More Timely Than Ever!

Sunday, July 01, 2012

Where’s the Win for Freedom?

Randy Barnett, Steve Chapman, and no doubt others are actually celebrating last week’s ruling on Obamacare. Why? Because Chief Justice John Roberts wrote in his opinion that the government can’t force us to buy health insurance under the Constitution’s Commerce Clause. Thanks goodness, Barnett, et al. say, that the Court did not allow a dangerous expansion of the commerce power that would permit the government to force us to buy things.

Does that mean the insurance mandate fell? Oh no. The Court found another (and long-established) ground for the mandate: the taxing power. Anything the government can do through the Commerce Clause it can do through taxation.

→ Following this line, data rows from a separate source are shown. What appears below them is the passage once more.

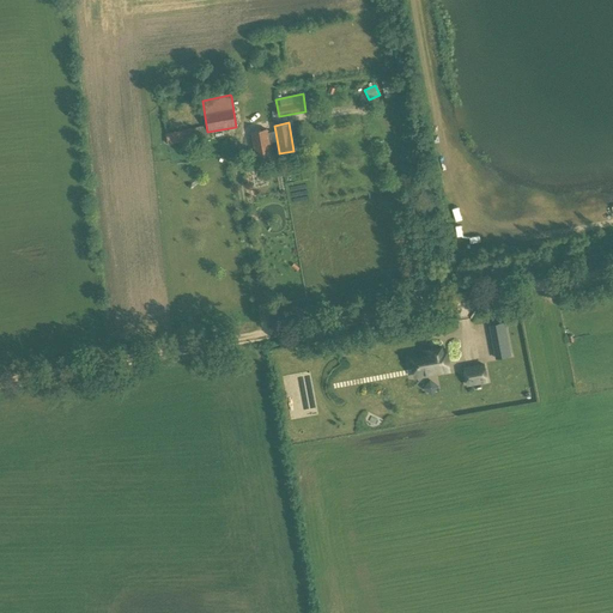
[(198,127),(165,133),(168,144),(200,138),(200,137),(198,127)]
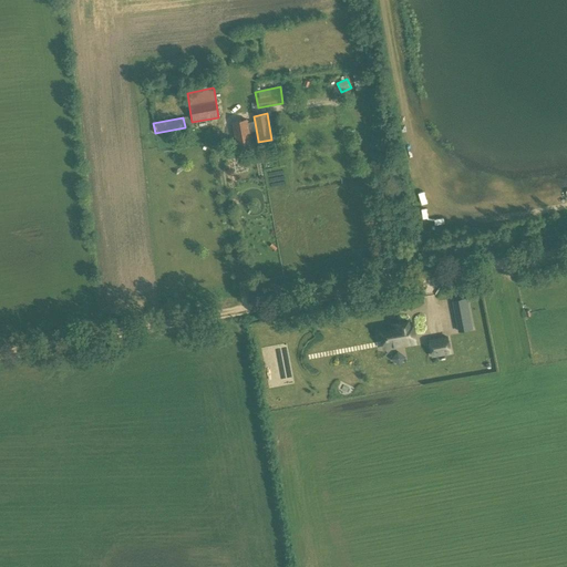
[(247,120),(232,122),(236,148),(251,145),(251,143),(258,142),(258,141),(255,122),(254,122),(247,123),(247,120)]
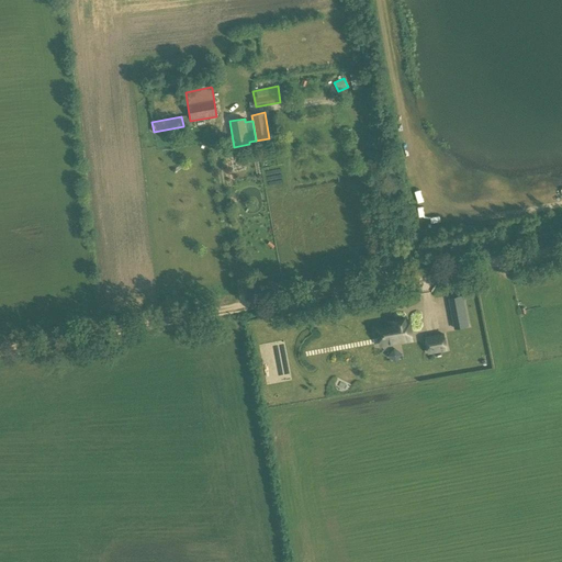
[(351,171),(359,170),(358,158),(350,159),(351,171)]
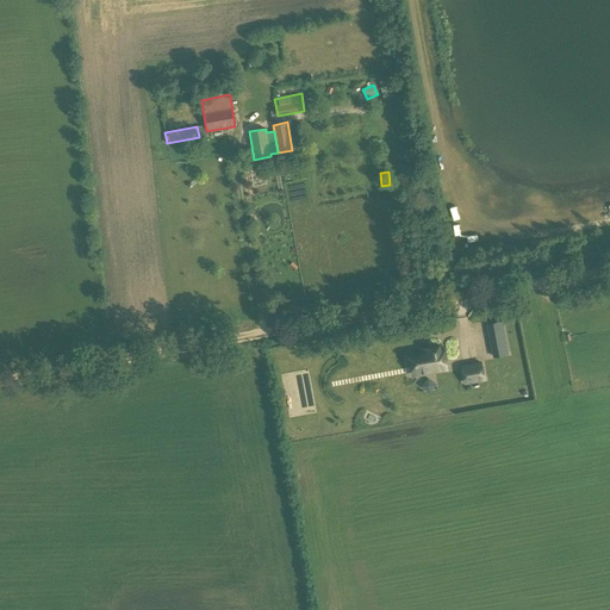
[(500,322),(486,324),(487,332),(502,330),(500,322)]
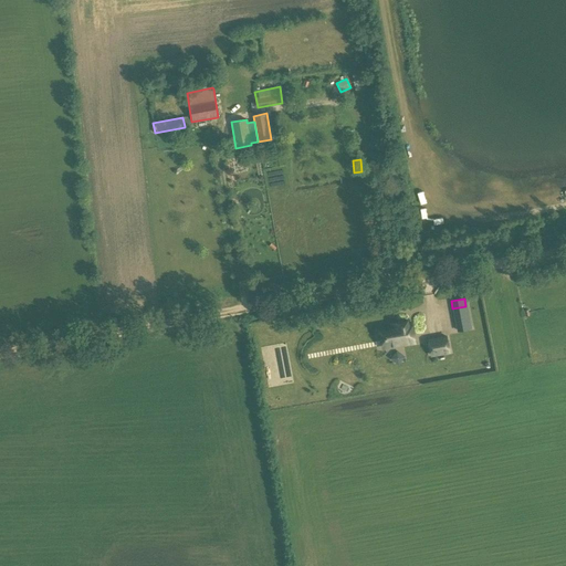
[(383,350),(416,344),(412,321),(408,322),(407,318),(394,321),(395,322),(388,323),(388,325),(378,327),(383,350)]
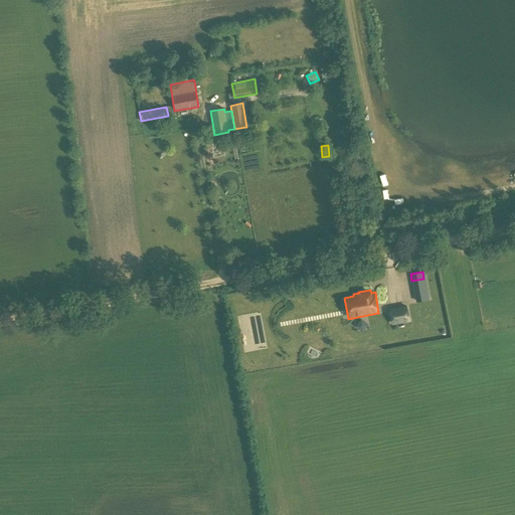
[(406,305),(388,308),(391,325),(409,322),(406,305)]
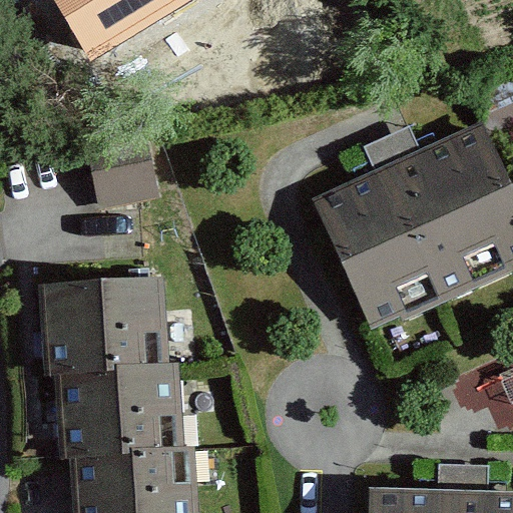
[(51,0),(89,62),(191,0),(51,0)]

So is June 28 really to be a great libertarian holiday from now on? Not for me. I’ll be too busy actually promoting individual freedom.

5 comments:

Joe said...

Larken Rose does have some valid points about the ruling here (video), in particular that hopefully more people will see through the "mythological beast called government."

Sheldon Richman said...

That strikes me as wildly optimistic.

shemsky said...

He is correct, however, that consitutionalism and the idea of limited government is a joke. It's every bit as much of a joke as fundamentilist religion.

Sheldon Richman said...

Agreed. Language is under-determinative. There's always wiggle room in any law or constitution. Reading Roberts's opinion, I was struck by how easily things could have gone the other way. Ginsburg's opinion defending a more expansive Commerce Clause is not off the wall, given her premises about the Constitution's language. As with scripture, you can find whatever you want in the Constitution.

We must guard against reading our own values into the Constitution as though our opponents's values aren't in there too.

Eric Hanneken said...

As Ten Bears observed in The Outlaw Josey Wales,

«It's sad that governments are chiefed by the double tongues. There is iron in your words of death for all Comanche to see, and so there is iron in your words of life. No signed paper can hold the iron. It must come from men.»